VarCorr(M25) Groups Name Std.Dev. Corr
participant (Intercept) 79.199
freq2 17.099 -0.904
item (Intercept) 64.085
Residual 135.588
The word-level standard deviation tells us how much systematic variability in response time exists across words, above and beyond what freq2 already explains.
Comparing models
Does adding word-level random effects improve the fit?
anova(M24, M25)refitting model(s) with ML (instead of REML)
Data: blp_df
Models:
M24: rt ~ freq2 + (freq2 | participant)
M25: rt ~ freq2 + (freq2 | participant) + (1 | item)
npar AIC BIC logLik -2*log(L) Chisq Df Pr(>Chisq)
M24 6 8469.3 8496.2 -4228.7 8457.3
M25 7 8424.8 8456.2 -4205.4 8410.8 46.517 1 9.084e-12 ***
---
Signif. codes: 0 '***' 0.001 '**' 0.01 '*' 0.05 '.' 0.1 ' ' 1
A significant improvement indicates that words vary in their reaction times beyond what can be explained by their frequency alone.
Why not treat words as fixed effects?
An alternative to a word-level random effect would be a fixed effect for each word: include item as a factor in the model.

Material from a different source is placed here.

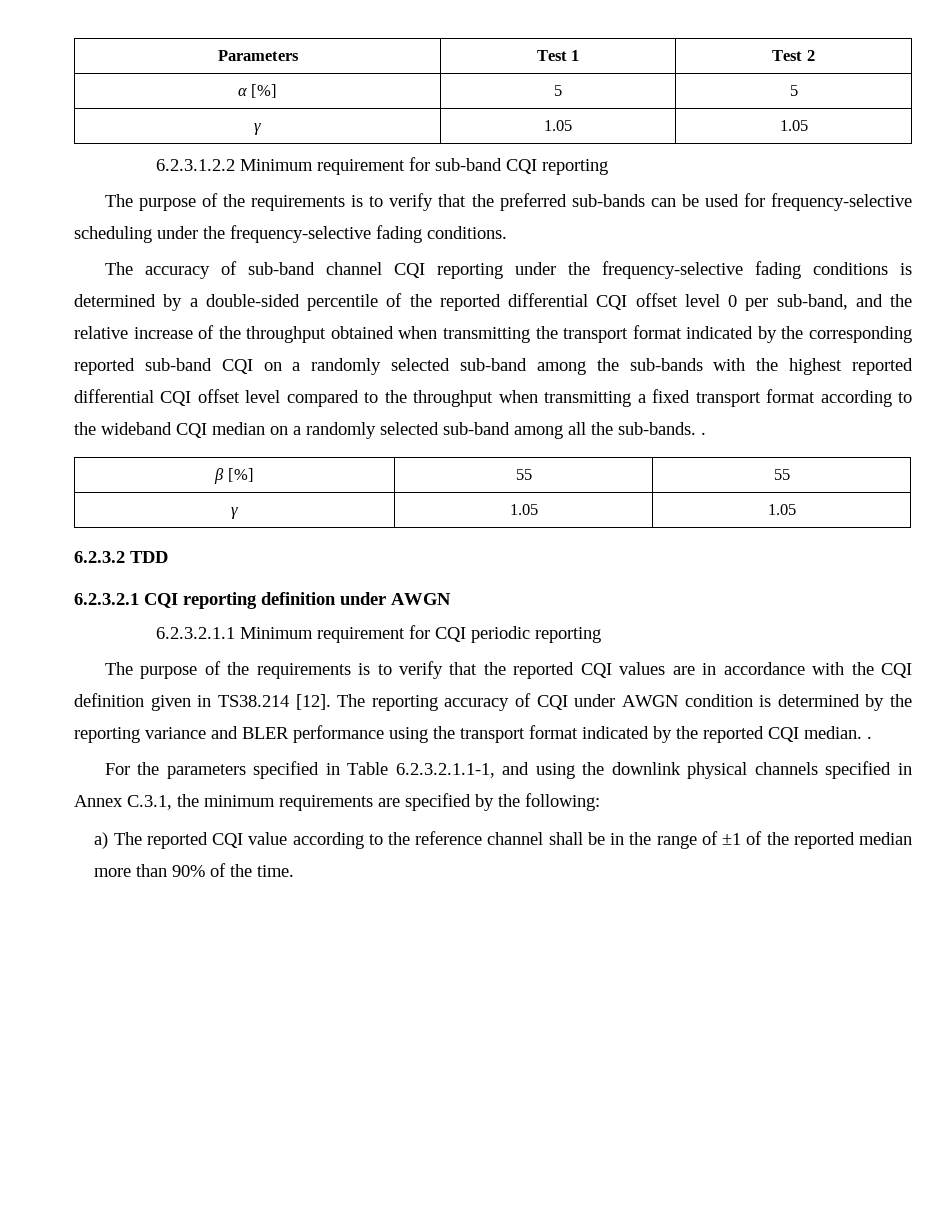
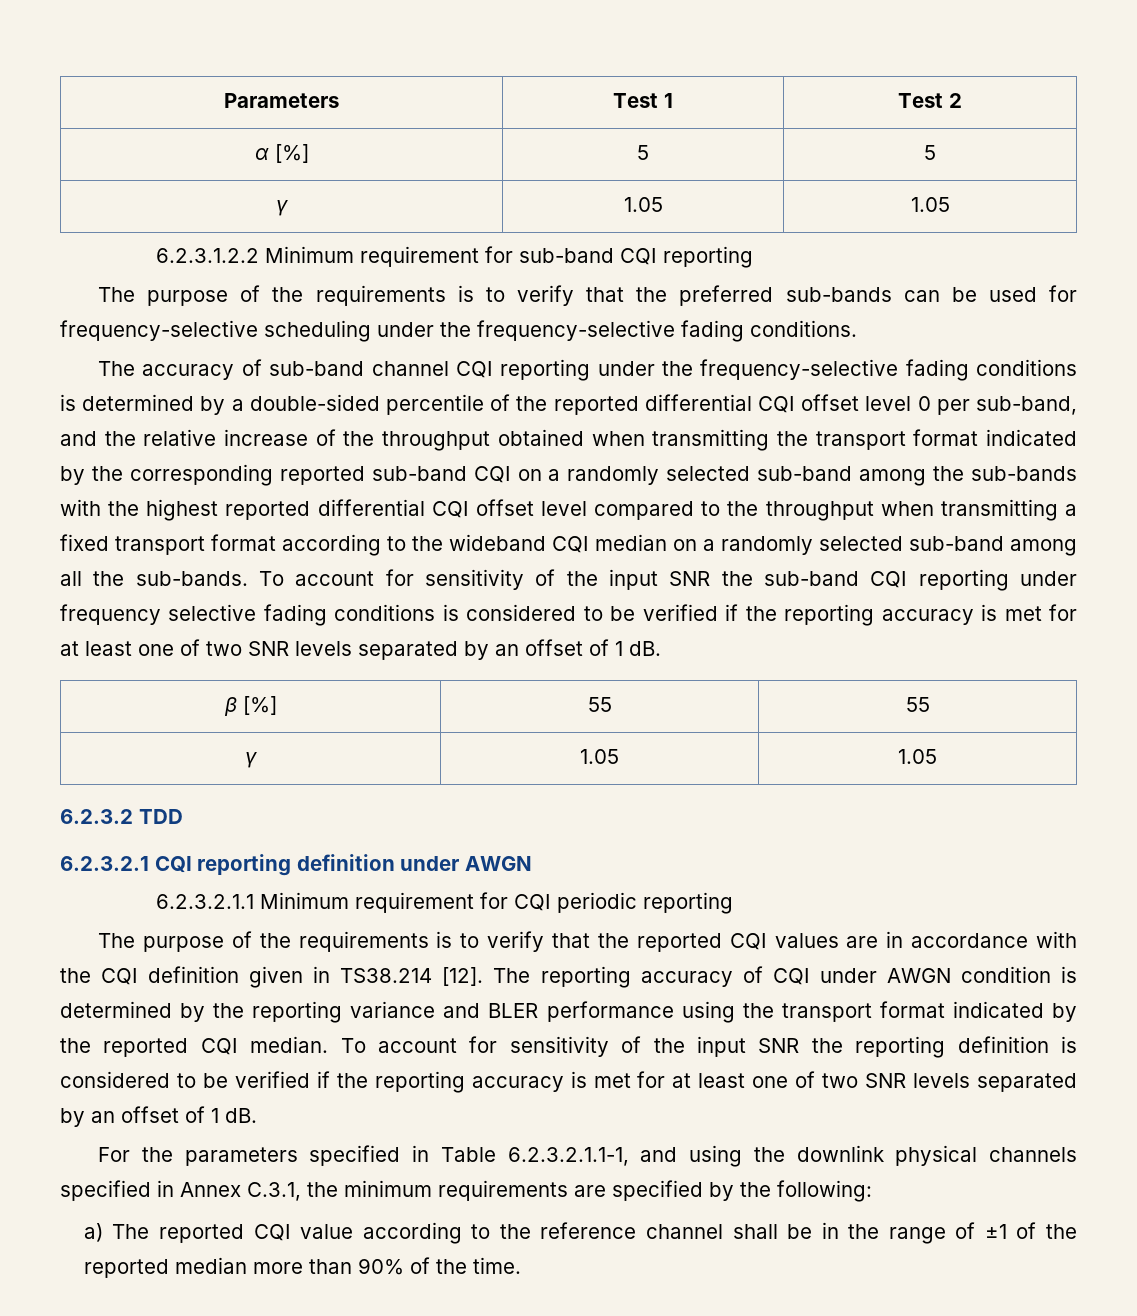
[701,432,706,435] . -> [259,569,1078,591] [60,604,1078,626] [60,639,661,660] To account for sensitivity of the input SNR the sub-band CQI reporting under frequency selective fading conditions is considered to be verified if the reporting accuracy is met for at least one of two SNR levels separated by an offset of 1 dB.
[867,736,872,739] . -> [340,1036,1077,1058] [60,1071,1078,1093] [60,1106,257,1127] To account for sensitivity of the input SNR the reporting definition is considered to be verified if the reporting accuracy is met for at least one of two SNR levels separated by an offset of 1 dB.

M26 <- lmer(rt ~ freq2 + item + (freq2 | participant), data = blp_df)fixed-effect model matrix is rank deficient so dropping 1 column / coefficient
This model estimates a separate intercept for each word. The random effect approach instead treats the words as a sample from the population of English words and models the distribution of word-specific effects. This is conceptually the same choice as between fixed and random effects for participants: the random effect is appropriate when the groups are a sample from a larger population and we want to generalise to that population.
For psycholinguistic studies, the random effects approach for both participants and words is standard. The influential critique by Clark (1973) showed that treating items as fixed effects leads to anticonservative inference when the research question is about the population of words.
The model as a crossed random effects design
The structure of M25 can be written explicitly:
\[ \begin{aligned} y_i &\sim N(\mu_i, \sigma^2), \\ \mu_i &= \beta_{[s_i]} + \gamma_{[w_i]}, \\ \beta_j &\sim N(b_s, \tau_s^2), \quad j = 1, \ldots, J, \\ \gamma_k &\sim N(b_w, \tau_w^2), \quad k = 1, \ldots, K, \end{aligned} \]
where \(s_i\) indexes the participant for observation \(i\) and \(w_i\) indexes the word. The participant effects \(\beta_j\) and word effects \(\gamma_k\) are independent of each other.
In practice this means lmer allows the two random effects terms to vary independently, and the (freq2 | participant) and (1 | item) terms are not linked. This is the defining feature of crossed random effects: independence between the two grouping factors.
In a nested model, by contrast, the class-level random effects are constrained to be nested within school-level random effects. The / syntax in (1 | schoolid / classid2) encodes that dependence explicitly.